(Page-level text extractions)

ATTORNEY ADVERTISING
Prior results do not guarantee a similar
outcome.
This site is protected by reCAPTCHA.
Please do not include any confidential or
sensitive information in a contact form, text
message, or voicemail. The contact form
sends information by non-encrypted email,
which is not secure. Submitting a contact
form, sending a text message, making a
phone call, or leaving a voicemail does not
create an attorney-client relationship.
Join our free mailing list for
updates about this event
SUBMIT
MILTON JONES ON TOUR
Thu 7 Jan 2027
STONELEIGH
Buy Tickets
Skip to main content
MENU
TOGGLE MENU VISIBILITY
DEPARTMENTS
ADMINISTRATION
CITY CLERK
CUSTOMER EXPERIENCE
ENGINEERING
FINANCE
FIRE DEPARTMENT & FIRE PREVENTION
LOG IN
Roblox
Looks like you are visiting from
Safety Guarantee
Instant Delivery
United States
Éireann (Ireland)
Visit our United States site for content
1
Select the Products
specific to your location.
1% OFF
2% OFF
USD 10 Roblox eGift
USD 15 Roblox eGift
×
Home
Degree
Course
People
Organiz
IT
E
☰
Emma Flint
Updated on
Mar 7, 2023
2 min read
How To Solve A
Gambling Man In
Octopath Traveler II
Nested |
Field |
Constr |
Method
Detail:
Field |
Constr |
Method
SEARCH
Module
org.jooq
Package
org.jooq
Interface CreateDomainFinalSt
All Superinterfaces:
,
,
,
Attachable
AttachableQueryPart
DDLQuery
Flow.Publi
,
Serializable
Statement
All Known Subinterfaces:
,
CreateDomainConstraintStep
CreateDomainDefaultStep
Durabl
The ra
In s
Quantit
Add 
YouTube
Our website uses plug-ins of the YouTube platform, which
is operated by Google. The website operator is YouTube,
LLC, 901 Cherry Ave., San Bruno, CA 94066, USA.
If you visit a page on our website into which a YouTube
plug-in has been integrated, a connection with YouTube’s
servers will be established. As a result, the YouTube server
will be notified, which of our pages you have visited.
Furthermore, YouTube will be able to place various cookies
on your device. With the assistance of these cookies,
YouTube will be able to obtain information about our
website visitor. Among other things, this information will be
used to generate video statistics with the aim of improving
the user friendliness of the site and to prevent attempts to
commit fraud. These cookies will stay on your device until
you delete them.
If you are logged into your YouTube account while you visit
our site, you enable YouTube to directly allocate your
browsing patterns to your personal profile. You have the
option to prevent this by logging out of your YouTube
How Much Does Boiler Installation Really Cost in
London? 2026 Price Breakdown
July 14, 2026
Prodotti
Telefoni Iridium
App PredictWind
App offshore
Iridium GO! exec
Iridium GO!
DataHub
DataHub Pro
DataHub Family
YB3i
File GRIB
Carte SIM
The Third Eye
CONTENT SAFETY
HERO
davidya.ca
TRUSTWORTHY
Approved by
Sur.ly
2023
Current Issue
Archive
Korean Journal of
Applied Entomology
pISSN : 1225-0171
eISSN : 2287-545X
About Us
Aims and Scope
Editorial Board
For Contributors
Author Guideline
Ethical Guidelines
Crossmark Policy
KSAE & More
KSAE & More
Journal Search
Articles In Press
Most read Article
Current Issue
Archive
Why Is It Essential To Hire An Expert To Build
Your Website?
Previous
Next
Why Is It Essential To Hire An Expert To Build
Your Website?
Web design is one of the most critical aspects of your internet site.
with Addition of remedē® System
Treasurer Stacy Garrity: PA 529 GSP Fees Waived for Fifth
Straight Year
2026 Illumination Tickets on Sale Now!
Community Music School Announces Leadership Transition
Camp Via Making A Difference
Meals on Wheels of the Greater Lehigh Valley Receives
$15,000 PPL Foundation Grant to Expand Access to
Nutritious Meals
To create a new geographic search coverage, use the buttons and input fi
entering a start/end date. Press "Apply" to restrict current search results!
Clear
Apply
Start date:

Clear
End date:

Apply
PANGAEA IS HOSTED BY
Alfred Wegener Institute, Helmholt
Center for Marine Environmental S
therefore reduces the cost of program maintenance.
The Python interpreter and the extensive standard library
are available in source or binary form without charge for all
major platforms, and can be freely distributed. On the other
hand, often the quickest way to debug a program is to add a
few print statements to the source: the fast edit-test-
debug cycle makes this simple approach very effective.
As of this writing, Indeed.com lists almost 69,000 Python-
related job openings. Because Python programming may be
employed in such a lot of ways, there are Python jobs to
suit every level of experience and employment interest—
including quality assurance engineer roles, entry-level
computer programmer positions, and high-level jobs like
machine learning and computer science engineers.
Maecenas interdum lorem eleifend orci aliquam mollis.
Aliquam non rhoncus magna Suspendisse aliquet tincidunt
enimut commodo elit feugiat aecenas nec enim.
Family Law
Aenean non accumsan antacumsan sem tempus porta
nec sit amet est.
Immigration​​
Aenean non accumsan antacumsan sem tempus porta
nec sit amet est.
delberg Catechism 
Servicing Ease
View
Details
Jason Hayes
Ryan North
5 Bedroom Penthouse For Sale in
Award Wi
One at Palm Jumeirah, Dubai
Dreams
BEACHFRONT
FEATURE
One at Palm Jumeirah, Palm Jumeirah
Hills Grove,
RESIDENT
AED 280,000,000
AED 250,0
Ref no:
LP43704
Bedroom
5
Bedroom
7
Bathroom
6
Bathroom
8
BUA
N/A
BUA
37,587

Problem to solve: Which lines in the data above contain "voicemail"? Show each one.

Solution:
message, or voicemail. The contact form
phone call, or leaving a voicemail does not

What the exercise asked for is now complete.